Cuih! Ngga sudi lagi aku harus di antarnya. Jika dulu aku paling suka saat dia mengantarku belanja, bergandeng mesra, membuktikan pada dunia bahwa kami pasangan harmonis. Namun tidak untuk kali ini. Rasanya justru malu jikalau harus memamerkan Mas Wisnu didepan khalayak umum.

"Tidak perlu, aku bisa sendiri. Sana antar saja selingkuhanmu!" desisku. Aku langsung masuk kemobil dan menyuruh Pak Sopir untuk segera beranjak.

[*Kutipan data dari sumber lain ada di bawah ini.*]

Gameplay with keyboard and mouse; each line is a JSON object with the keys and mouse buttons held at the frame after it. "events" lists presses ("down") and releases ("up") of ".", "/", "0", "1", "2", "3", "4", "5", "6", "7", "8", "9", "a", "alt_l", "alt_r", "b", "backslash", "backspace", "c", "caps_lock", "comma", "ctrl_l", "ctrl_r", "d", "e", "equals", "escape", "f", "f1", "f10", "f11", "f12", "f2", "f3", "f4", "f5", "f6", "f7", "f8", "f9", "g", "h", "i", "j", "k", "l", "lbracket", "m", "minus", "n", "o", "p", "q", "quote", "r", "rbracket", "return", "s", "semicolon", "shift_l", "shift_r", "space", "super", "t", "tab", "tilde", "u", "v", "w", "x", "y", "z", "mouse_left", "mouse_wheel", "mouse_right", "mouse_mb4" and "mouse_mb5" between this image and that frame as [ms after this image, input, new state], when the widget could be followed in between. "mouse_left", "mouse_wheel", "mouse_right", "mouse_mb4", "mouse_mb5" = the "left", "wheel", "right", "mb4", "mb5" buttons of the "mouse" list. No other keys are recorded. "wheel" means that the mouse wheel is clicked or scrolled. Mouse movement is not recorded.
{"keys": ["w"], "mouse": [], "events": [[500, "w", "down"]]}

Sepuluh menit perjalanan kami sampai pada tempat perjanjian. Kulihat Bang Ridho sudah ada disana. Dia memilih tempat pada pojokan, aku menggeleng tak mengerti, tempat begitu luas kenapa ia justru memilih pada pojokan dari ruangan ini.

"Sudah lama, Bang?" tanyaku sambil menarik satu kursi. 

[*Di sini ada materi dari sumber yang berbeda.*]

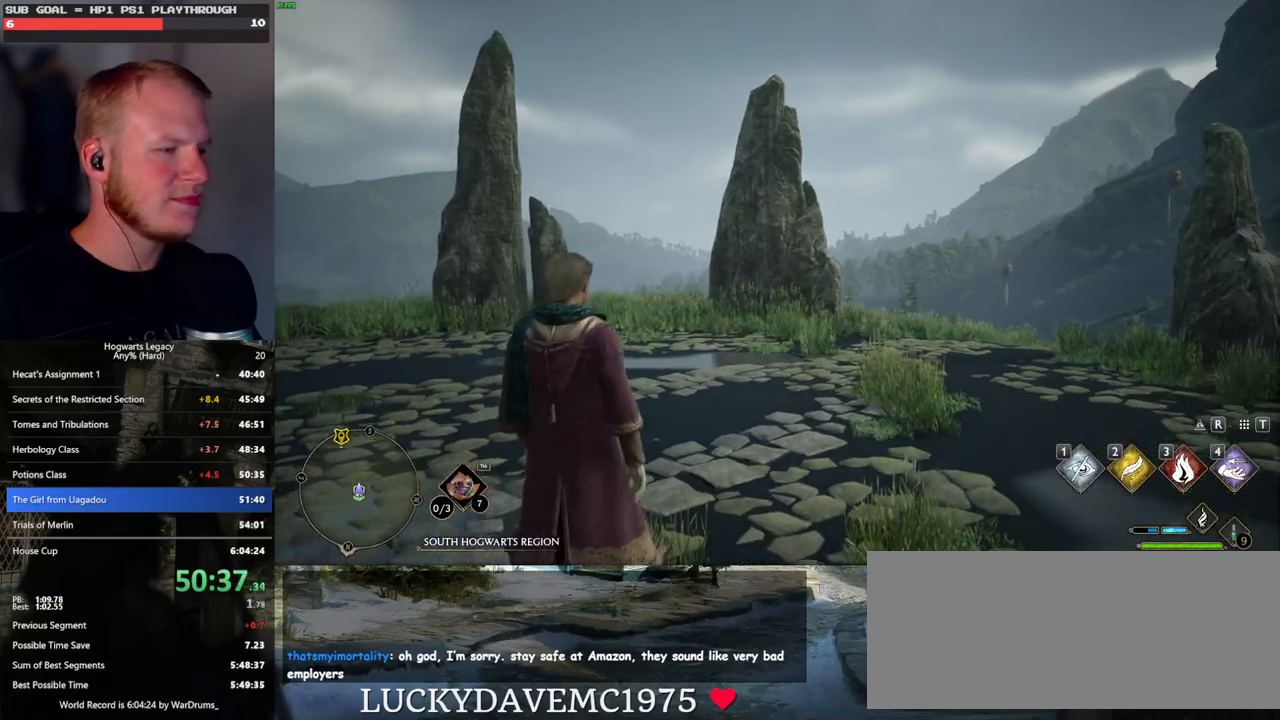
{"keys": ["w"], "mouse": [], "events": []}
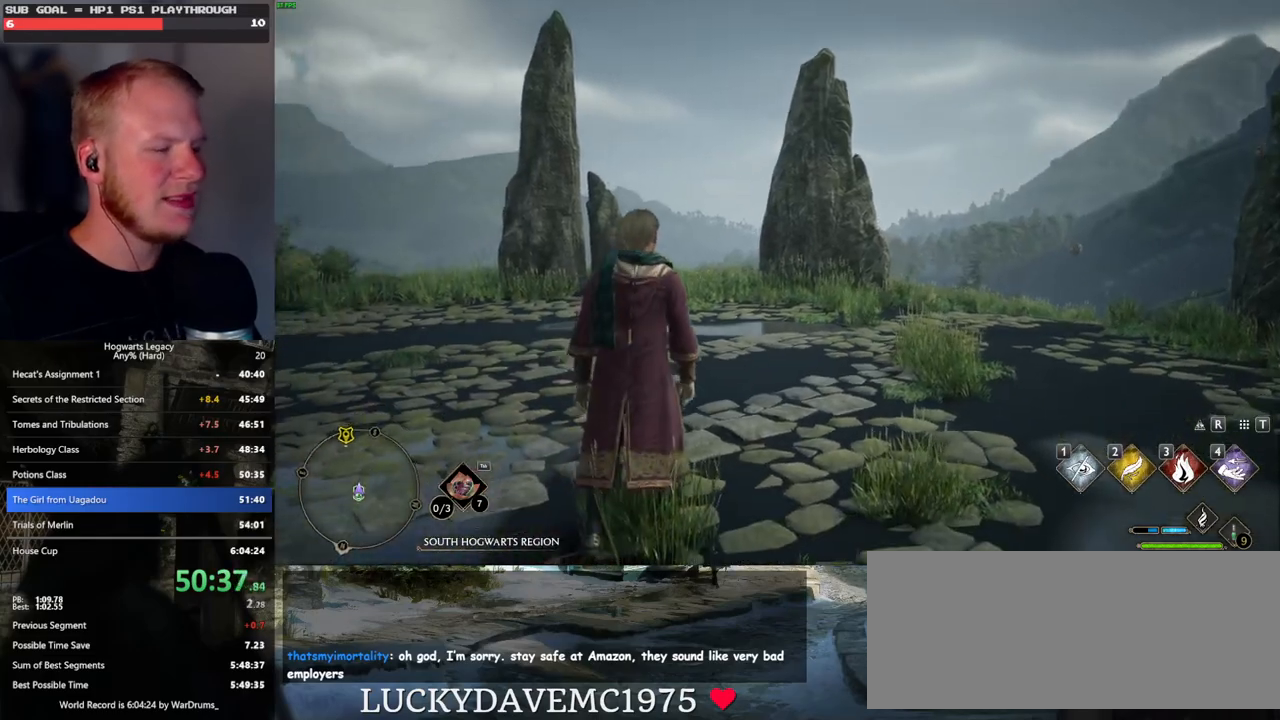
{"keys": ["shift_l", "w"], "mouse": [], "events": [[100, "space", "down"], [150, "space", "up"], [233, "space", "down"], [300, "space", "up"], [417, "shift_l", "down"]]}
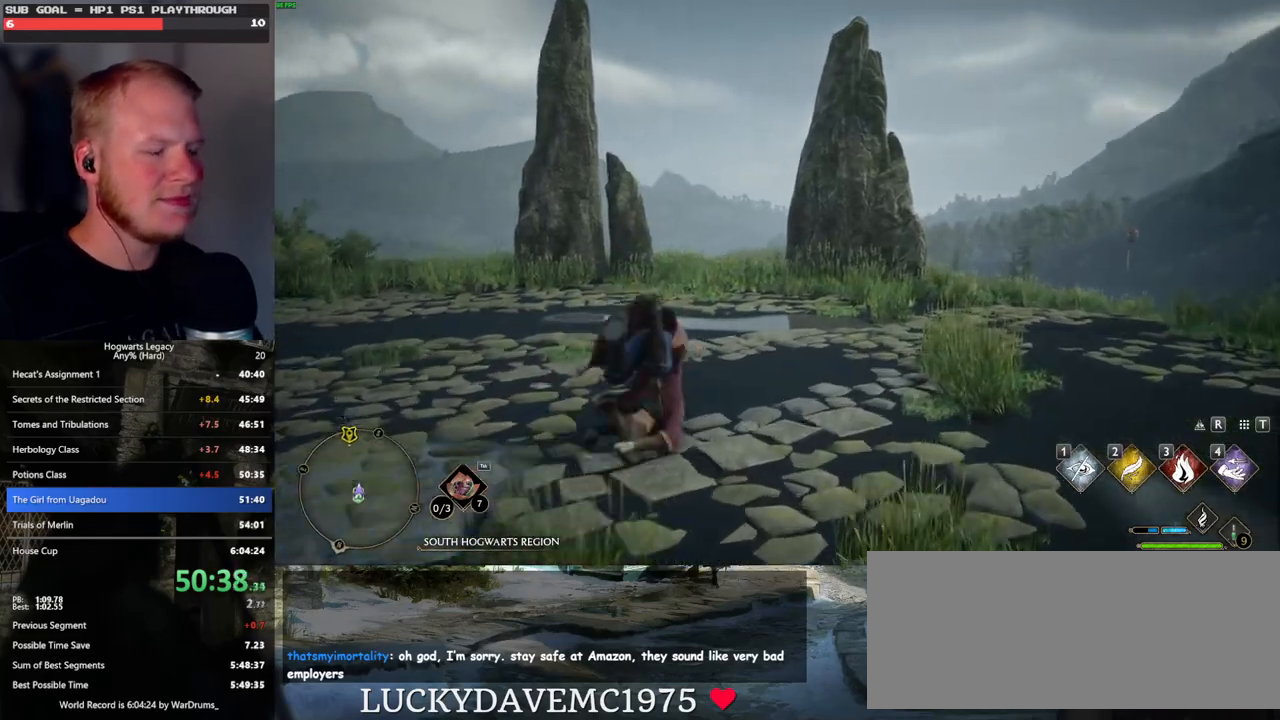
{"keys": ["w"], "mouse": [], "events": [[50, "shift_l", "up"]]}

"Lumayan sekitar tiga menit."

"Itu berarti belum lama kali!" cebikku, lelaki itu hanya terkekeh.

"Wina kok belum datang?"

"Mungkin sebentar lagi, kamu mau pesan apa?" 

"Lemon tea aja, Bang."

"Oke."

Bang Ridho memanggil seorang pelayan dan memesan dua gelas lemon tea dan potato sebagai camilannya. Tak berselang lama kulihat Wina memasuki cafe itu. Aku melambaikan tangan.

"Maaf, saya terlambat." dia.segera mengambil kursinya untuk duduk.

"Ngga papa, kami juga baru tiba." dia mengangguk.

"Bagaimana, Win. Apa kamu sudah dapat info?" tanyaku langsung tanpa basa basi.

"Sudah, Bu. Saya sudah mendapatkan informasi yang akurat tentang dia." aku mengangguk, kulihat dia mengeluarkan ponselnya. Pelayan datang membawakan minuman.

"Kamu mau pesan apa?" tanya Bang Ridho.

"Terserah Bapak saja!"

"Lemon tea satu lagi ya, Mbak!" 

"Jadi siapa sebenarnya mereka dan dimana mereka tinggal?" aku membrondongnya dengan banyak pertanyaan.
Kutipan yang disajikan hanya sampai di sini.